Return only the lines below starting at the line containing "In this section" and ending at the line containing "hardship would have no impact", both included, exactly as they are and with no pictures.
----- Dataset excerpts
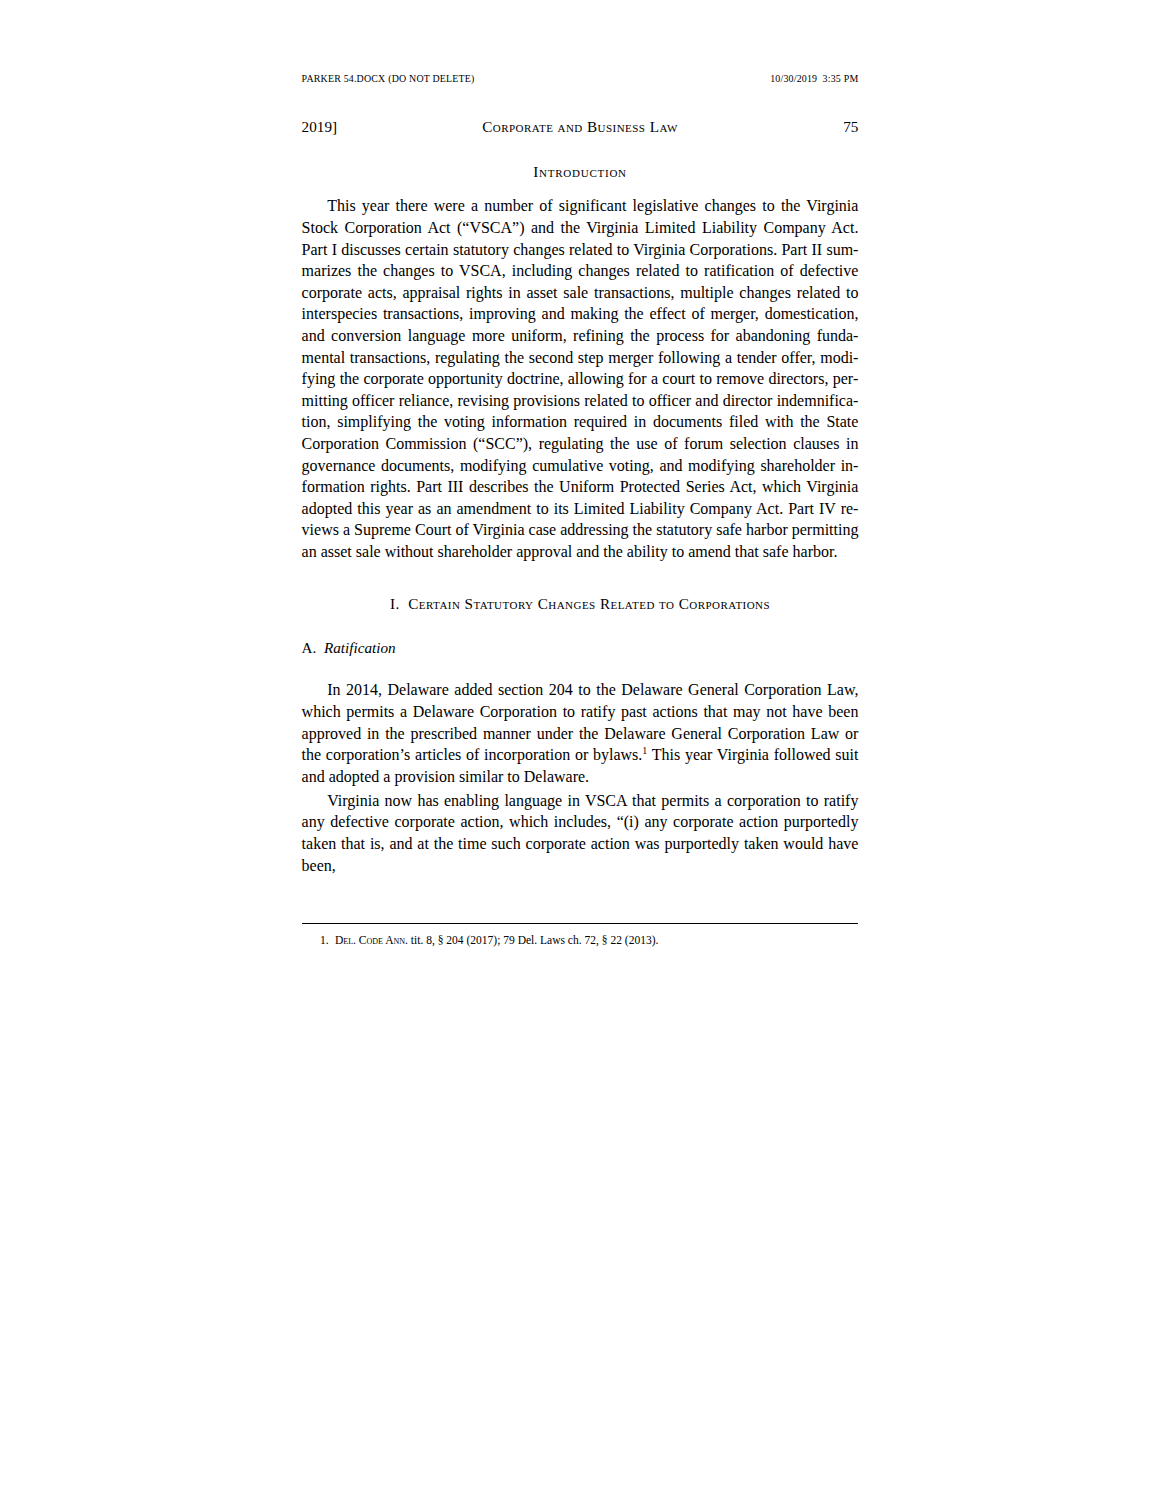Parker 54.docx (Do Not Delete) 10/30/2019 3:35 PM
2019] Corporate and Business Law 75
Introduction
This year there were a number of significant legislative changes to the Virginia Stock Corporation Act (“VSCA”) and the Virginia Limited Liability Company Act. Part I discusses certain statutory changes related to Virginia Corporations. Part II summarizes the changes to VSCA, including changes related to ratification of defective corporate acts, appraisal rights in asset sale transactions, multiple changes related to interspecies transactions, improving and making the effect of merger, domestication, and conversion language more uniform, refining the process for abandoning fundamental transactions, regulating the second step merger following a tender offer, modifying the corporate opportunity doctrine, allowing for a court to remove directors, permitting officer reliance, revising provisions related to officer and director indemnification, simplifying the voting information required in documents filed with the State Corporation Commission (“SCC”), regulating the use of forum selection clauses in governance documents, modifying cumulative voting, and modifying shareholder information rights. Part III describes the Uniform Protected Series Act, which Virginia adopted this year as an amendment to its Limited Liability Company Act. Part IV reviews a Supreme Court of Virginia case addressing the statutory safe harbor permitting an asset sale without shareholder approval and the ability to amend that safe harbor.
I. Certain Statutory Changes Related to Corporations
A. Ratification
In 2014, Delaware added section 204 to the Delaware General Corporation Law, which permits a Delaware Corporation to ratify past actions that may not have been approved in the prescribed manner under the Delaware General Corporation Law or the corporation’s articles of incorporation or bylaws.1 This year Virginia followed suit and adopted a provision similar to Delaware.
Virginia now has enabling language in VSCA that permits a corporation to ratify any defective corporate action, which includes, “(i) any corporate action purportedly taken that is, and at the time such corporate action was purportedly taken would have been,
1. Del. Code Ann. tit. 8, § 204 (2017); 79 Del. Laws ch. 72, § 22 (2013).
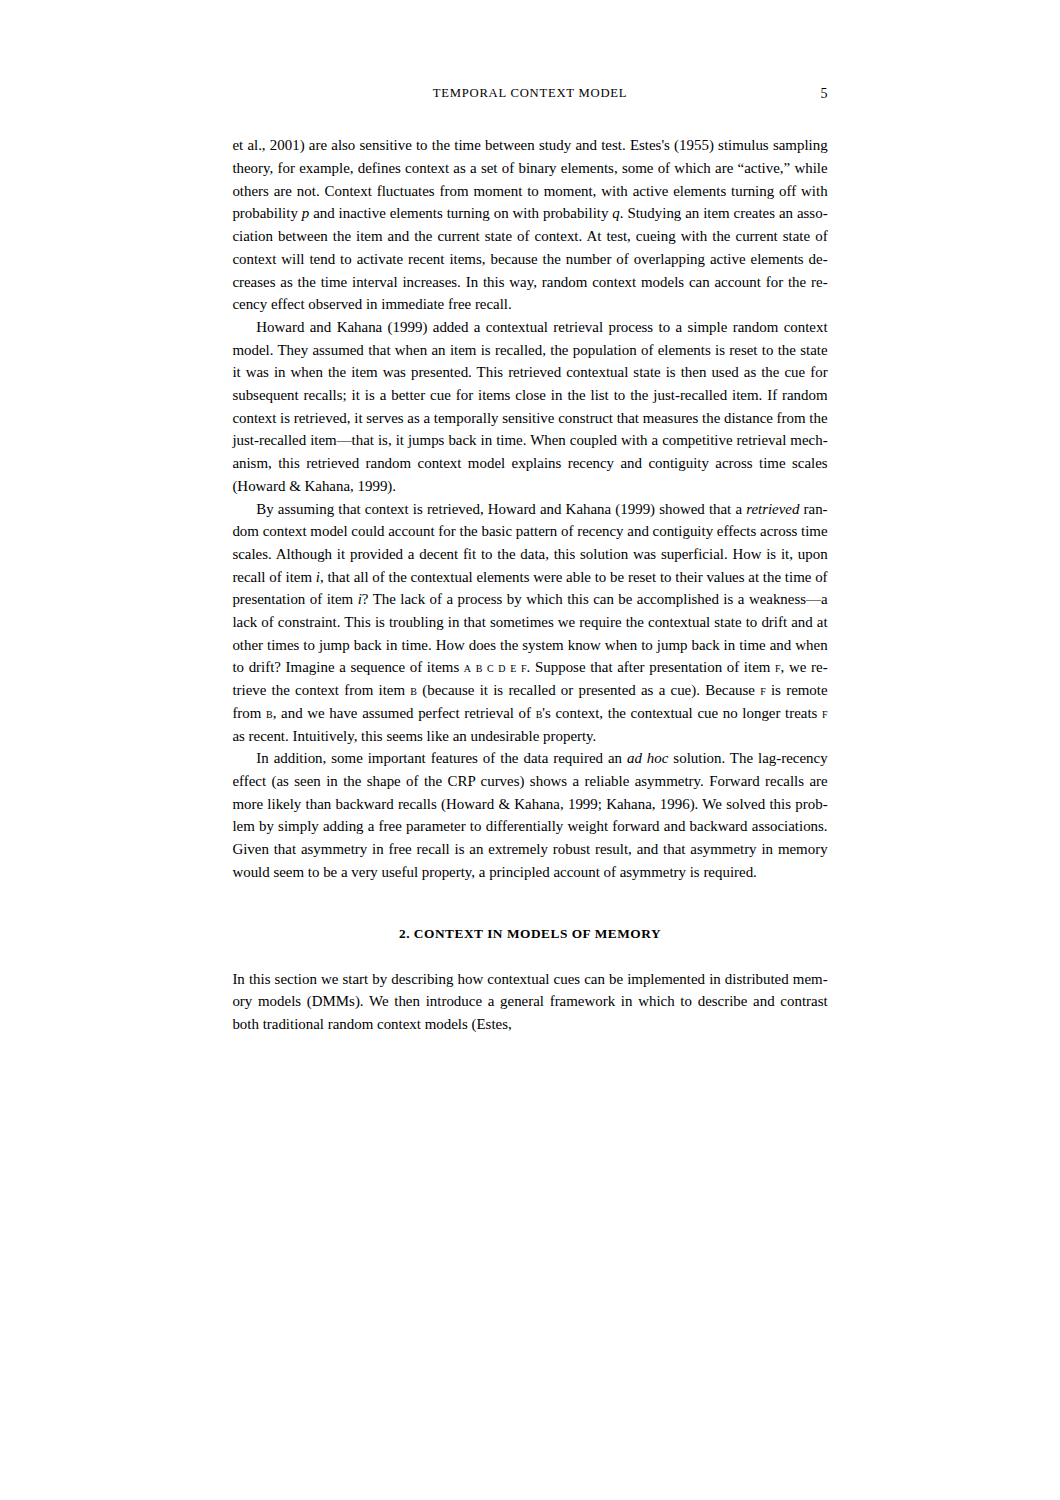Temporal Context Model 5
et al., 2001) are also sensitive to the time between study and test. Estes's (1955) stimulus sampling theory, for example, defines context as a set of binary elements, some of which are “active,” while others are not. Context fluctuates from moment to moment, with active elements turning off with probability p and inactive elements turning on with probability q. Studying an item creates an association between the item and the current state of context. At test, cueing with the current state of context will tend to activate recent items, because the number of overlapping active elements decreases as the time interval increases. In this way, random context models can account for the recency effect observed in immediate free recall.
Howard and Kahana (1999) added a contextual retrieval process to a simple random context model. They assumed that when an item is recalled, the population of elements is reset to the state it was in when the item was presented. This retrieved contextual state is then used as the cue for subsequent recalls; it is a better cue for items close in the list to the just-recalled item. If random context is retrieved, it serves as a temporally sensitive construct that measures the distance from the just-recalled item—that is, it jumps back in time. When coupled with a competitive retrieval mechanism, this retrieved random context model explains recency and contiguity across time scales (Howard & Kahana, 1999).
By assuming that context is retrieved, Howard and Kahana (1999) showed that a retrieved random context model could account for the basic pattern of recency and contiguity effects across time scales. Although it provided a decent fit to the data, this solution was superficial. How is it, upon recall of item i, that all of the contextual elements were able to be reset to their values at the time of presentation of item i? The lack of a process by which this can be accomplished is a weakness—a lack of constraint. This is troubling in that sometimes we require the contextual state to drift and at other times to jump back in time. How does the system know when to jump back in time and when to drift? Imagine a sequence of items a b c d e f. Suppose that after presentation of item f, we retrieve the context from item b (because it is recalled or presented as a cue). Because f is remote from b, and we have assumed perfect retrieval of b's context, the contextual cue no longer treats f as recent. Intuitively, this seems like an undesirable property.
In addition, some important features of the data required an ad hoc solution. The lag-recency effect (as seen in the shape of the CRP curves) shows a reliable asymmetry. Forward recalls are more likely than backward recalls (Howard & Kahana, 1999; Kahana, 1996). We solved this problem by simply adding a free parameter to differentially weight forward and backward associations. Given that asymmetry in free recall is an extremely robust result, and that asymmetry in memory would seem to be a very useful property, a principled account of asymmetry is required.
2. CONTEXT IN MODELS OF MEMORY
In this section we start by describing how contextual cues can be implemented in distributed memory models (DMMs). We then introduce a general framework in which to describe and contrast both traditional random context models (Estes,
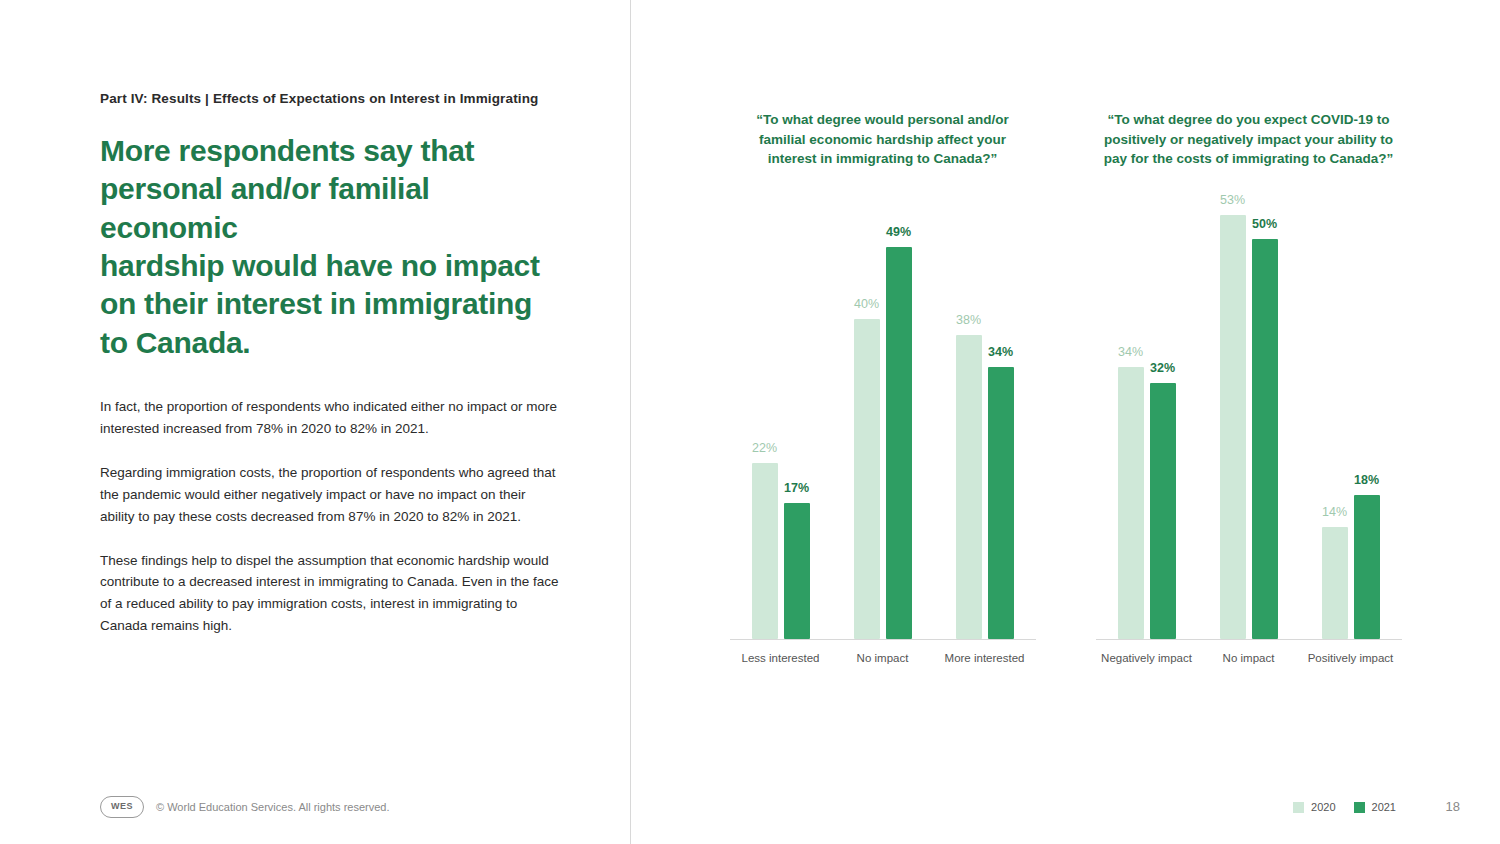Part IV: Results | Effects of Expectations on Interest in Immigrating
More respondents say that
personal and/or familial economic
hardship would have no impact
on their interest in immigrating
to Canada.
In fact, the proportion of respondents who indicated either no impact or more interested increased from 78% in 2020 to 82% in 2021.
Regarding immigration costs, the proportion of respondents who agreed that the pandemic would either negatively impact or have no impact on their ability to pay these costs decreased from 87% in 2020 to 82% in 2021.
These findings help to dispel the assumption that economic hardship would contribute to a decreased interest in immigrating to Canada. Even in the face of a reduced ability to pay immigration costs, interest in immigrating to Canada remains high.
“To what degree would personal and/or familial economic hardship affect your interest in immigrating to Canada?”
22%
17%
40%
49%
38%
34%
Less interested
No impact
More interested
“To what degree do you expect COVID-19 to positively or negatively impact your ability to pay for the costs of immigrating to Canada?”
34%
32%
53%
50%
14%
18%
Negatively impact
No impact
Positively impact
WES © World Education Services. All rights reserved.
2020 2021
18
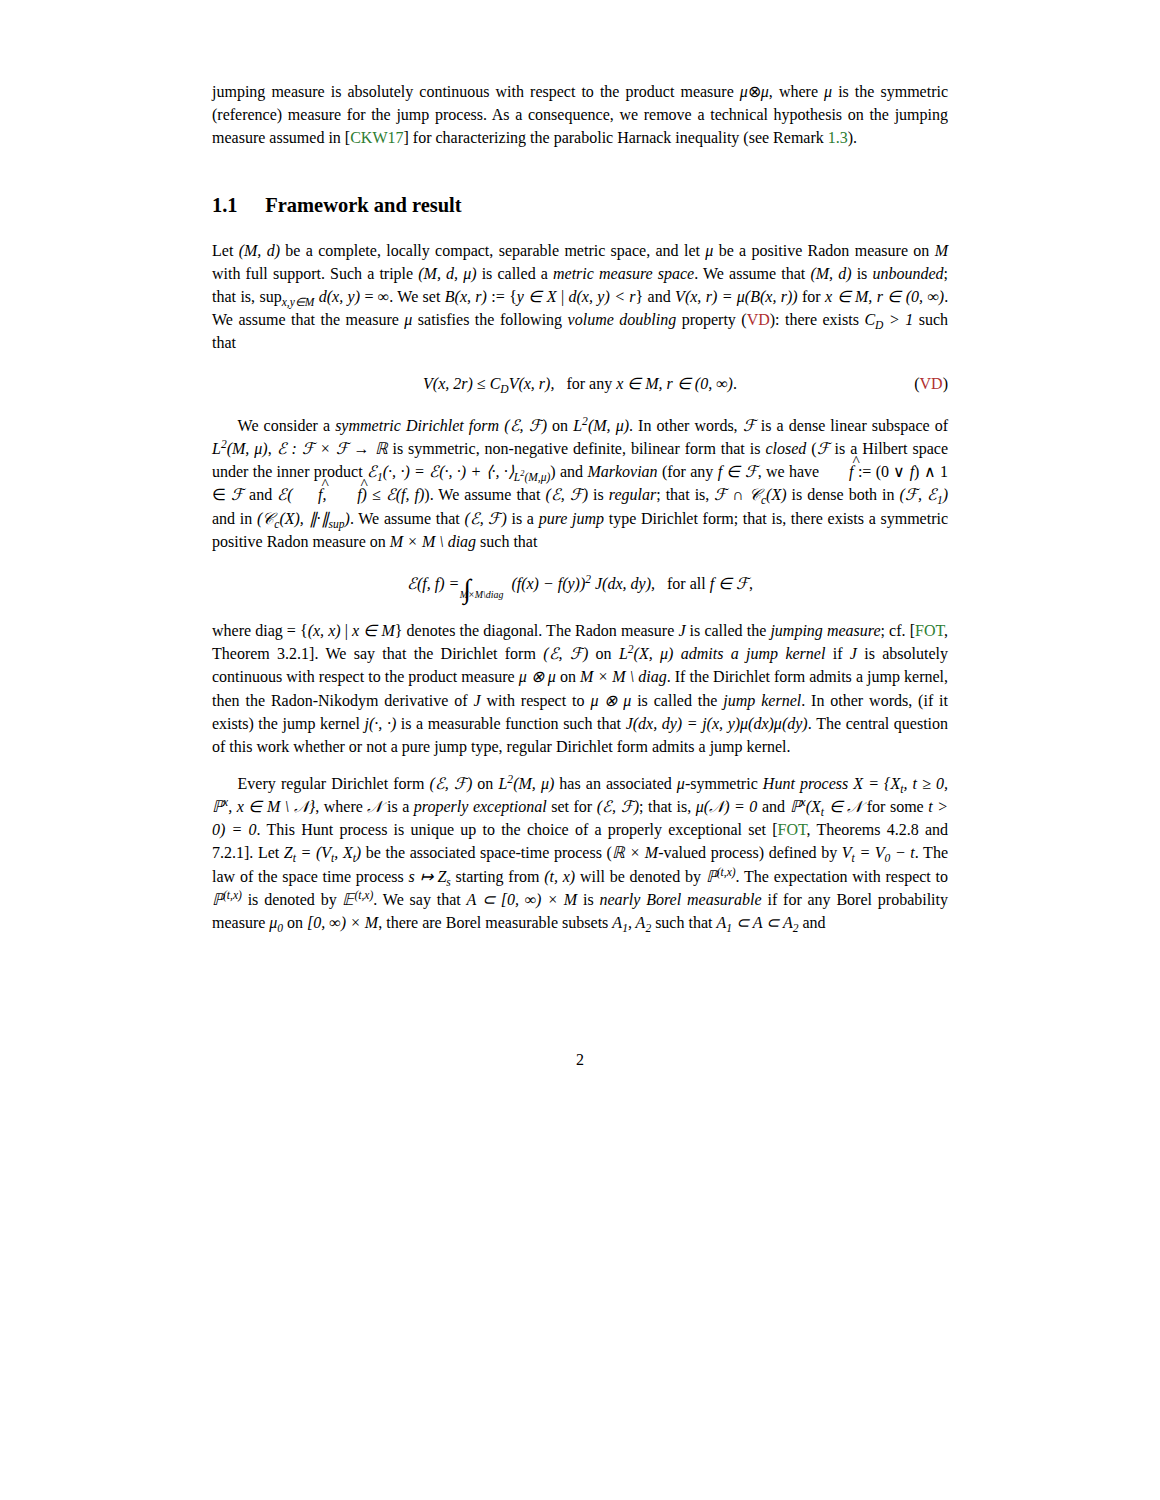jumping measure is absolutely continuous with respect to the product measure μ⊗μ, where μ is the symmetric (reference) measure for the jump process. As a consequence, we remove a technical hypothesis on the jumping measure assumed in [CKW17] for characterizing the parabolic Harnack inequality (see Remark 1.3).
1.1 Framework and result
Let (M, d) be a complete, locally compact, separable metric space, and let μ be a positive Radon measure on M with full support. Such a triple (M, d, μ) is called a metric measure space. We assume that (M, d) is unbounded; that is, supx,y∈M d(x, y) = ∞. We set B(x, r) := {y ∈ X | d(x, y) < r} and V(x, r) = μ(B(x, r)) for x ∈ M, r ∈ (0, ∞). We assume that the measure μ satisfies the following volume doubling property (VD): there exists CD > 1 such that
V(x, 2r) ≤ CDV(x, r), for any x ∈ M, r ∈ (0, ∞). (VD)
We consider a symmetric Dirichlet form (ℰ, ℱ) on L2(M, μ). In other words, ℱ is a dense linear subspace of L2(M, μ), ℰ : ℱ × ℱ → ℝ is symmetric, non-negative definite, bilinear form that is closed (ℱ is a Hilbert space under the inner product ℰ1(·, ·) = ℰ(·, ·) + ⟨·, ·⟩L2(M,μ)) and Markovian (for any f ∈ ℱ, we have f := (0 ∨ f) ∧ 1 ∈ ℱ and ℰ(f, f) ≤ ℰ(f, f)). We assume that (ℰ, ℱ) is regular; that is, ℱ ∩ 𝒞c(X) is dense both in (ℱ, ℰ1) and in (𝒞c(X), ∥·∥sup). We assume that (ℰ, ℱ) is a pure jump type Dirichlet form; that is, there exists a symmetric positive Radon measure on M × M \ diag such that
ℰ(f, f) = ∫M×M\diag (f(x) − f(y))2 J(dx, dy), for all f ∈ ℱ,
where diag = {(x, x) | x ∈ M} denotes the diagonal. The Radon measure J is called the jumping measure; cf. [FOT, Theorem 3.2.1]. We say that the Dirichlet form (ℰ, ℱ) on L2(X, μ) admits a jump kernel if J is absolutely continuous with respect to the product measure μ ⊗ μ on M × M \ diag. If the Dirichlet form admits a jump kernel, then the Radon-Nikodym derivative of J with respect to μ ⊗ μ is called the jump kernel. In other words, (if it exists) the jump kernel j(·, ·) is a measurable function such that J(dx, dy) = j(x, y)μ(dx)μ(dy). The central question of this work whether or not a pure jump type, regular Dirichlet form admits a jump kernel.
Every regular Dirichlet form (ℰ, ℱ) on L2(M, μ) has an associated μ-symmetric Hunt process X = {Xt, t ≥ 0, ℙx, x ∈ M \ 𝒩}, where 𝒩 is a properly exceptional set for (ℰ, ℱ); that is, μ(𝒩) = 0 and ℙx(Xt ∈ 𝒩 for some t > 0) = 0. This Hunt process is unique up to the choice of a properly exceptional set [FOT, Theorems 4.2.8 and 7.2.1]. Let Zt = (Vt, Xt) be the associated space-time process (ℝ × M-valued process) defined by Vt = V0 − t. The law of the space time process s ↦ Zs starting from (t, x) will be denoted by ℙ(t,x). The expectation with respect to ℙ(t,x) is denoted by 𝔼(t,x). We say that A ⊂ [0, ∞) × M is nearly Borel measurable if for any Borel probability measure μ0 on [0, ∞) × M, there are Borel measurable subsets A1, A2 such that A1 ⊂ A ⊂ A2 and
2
----------
**Response to this task**
In this section we start by describing how contextual cues can be implemented in distributed memory models (DMMs). We then introduce a general framework in which to describe and contrast both traditional random context models (Estes,
Part IV: Results | Effects of Expectations on Interest in Immigrating
More respondents say that
personal and/or familial economic
hardship would have no impact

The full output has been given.